And the pain of some change cannot be avoided;
and the bravery I thought was not mine to be sensed
now senses itself where it will need to be found.
And once, not long ago, I learnt to fly;
and I flew so very high, and have done this so many times since,
that I considered myself fearless: which is to say,
not a brave man at all; just a man without fear; a fraud
almost – one might say – of some human seeing.
But the other day in Belfast, the fear returned fully
as I climbed narrowing stairs; and so I saw the dear city
in all its grand virtue; I saw the dear city as it is.
And the complexity of this other seeing
matched my own view of myself right then and now.

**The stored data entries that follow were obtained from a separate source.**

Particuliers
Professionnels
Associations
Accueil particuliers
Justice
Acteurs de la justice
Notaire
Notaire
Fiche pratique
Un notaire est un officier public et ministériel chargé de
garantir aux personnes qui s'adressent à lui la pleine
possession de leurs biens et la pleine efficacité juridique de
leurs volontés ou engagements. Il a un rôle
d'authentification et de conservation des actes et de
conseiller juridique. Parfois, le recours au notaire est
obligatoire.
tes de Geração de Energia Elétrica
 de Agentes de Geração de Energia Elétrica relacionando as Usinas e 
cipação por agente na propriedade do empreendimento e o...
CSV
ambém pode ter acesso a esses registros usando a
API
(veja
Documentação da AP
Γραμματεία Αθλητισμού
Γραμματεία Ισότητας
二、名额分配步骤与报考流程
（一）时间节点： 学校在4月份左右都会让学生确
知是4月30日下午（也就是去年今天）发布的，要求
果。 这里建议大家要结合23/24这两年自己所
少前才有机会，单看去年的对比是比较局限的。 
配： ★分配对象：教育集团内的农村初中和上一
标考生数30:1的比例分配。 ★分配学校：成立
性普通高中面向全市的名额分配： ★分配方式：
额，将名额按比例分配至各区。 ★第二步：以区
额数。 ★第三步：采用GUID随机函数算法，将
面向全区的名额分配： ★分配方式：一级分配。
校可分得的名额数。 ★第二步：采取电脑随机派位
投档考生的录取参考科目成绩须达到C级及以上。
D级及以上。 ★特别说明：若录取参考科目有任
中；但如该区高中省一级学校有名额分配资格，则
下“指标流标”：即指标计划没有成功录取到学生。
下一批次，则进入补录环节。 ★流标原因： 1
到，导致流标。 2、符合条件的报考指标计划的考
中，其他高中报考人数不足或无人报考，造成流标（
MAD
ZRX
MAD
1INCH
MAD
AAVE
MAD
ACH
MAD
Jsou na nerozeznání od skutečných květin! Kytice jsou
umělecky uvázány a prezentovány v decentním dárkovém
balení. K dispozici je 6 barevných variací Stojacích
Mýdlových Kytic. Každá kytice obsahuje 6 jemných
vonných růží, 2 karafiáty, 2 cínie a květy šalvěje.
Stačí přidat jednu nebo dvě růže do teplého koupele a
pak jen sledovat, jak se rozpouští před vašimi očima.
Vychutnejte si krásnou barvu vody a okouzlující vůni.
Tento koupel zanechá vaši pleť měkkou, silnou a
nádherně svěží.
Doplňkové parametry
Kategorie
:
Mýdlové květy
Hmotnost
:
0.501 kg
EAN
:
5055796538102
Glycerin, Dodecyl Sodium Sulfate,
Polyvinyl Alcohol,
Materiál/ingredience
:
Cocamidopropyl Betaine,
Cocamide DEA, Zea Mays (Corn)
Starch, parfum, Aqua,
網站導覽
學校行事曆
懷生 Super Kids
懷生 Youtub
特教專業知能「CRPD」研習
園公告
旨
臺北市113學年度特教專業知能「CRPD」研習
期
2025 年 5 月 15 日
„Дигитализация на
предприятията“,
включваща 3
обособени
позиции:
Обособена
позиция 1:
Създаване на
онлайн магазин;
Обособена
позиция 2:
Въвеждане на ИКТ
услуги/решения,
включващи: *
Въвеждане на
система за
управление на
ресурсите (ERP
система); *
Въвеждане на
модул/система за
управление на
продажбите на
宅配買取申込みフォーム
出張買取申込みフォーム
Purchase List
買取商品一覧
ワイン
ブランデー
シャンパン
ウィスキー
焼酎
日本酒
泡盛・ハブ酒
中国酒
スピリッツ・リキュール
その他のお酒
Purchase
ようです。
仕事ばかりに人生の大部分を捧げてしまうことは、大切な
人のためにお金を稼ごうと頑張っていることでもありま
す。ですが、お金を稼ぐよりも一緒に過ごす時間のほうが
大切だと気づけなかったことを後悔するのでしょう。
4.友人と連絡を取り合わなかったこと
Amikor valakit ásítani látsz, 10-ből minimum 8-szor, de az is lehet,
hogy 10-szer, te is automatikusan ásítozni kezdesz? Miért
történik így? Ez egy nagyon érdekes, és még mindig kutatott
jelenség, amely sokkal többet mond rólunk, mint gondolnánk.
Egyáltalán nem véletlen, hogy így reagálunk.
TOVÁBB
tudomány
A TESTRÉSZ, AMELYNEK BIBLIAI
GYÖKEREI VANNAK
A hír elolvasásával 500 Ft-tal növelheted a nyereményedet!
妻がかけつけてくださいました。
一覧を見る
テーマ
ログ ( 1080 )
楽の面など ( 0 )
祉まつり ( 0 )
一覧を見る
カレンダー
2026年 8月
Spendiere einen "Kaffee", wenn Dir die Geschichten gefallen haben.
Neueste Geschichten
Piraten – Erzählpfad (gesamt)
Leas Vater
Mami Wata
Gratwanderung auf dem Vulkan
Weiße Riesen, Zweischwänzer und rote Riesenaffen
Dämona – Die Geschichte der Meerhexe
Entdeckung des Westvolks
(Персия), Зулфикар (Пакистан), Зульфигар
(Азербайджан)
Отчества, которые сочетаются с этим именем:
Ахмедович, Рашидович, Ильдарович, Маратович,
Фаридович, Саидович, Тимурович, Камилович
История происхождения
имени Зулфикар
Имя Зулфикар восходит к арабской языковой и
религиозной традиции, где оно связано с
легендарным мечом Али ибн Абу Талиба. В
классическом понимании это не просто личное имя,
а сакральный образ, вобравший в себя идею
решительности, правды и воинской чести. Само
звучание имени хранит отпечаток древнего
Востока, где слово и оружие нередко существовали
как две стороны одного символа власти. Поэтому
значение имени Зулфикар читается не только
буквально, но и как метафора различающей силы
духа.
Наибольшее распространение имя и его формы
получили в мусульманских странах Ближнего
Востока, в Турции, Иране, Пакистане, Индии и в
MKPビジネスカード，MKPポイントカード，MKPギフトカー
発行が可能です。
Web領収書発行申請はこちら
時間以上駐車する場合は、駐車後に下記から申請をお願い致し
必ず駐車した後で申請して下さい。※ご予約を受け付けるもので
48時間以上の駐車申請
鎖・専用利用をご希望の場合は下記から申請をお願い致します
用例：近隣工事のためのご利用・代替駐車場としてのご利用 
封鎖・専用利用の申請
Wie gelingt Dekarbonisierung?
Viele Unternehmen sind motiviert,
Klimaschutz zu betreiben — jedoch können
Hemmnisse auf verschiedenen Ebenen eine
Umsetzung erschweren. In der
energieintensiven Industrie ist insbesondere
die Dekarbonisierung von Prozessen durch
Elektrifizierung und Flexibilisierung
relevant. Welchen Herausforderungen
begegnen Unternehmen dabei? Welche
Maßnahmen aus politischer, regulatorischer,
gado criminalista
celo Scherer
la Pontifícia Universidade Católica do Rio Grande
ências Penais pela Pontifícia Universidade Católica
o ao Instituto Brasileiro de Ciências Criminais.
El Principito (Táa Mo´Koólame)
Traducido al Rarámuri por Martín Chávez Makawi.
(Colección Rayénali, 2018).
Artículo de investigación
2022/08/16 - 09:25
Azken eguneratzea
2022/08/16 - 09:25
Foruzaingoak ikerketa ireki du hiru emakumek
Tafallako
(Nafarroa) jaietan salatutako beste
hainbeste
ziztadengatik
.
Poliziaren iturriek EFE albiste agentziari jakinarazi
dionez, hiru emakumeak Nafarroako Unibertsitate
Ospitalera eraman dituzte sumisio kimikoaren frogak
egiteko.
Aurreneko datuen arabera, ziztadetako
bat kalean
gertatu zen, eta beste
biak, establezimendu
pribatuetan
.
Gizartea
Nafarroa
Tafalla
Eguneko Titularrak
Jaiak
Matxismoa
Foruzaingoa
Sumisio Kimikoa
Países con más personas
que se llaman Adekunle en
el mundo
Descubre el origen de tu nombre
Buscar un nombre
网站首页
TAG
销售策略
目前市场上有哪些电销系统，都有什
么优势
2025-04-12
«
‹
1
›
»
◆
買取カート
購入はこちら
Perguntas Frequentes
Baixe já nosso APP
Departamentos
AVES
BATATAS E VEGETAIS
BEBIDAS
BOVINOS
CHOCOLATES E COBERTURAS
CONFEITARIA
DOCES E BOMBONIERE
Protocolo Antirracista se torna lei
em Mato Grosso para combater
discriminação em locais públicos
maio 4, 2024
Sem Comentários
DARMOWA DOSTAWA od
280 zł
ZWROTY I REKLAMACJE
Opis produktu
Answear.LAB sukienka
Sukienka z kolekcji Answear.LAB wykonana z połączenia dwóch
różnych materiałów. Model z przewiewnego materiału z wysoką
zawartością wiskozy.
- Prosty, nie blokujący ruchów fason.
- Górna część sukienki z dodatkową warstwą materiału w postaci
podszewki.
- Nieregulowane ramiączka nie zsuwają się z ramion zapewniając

I am here to be climbed, dear Belfast woman; but here, too,
to climb with you.
And the shame some will attribute us
will not be shared in any way by me: for the man
who considered himself fearless now realises
his real degree of bravery.
And all this time that he has rhymed and told,
without ever attempting to scold those around him,
he has discovered so close the meaning of true friendship:
it’s the wanting and yearning and remembering and doing;
and it’s the wanting to share and the yearning for your touch
and the remembering of our brevity, so wonderful, so much;
and finally – this finally! – it’s the doing together we might be
for the rest of our lives, and the essence of our thrive.
So when I ultimately accept that – once again –
there is really no avoiding of this pain that approaches shortly,
I also must recognise that through living this pain,
neither shall I be able – any more! – to avoid
this each other of ours:
that truly felt joy we now wonderful promise.